■ Problem to solve
When a line of the listing below has the string "plant" in it, copy that line.

■ Records for processing
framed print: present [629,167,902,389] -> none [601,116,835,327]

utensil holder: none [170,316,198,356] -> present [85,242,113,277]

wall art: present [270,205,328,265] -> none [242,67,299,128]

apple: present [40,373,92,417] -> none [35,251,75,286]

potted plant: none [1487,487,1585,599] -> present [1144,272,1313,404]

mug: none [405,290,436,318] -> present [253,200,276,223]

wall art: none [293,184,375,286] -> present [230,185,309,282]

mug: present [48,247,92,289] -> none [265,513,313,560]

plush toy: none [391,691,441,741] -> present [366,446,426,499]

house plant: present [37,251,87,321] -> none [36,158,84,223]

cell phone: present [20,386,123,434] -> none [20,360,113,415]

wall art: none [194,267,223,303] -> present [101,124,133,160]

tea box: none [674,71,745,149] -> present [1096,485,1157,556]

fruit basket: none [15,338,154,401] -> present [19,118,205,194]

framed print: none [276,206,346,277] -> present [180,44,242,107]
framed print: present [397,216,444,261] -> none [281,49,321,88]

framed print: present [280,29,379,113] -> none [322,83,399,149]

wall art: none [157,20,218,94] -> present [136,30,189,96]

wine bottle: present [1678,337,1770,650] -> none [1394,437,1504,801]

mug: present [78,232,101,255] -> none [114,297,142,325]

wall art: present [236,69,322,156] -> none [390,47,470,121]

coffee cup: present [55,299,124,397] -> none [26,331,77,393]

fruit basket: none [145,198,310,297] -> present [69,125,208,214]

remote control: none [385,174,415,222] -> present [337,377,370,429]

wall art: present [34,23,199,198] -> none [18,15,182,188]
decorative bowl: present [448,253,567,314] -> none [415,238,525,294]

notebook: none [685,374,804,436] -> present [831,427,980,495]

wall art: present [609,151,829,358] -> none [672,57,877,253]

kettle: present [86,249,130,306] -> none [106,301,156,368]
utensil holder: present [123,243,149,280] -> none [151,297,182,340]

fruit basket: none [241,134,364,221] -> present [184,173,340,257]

■ Solution below
potted plant: none [1487,487,1585,599] -> present [1144,272,1313,404]
house plant: present [37,251,87,321] -> none [36,158,84,223]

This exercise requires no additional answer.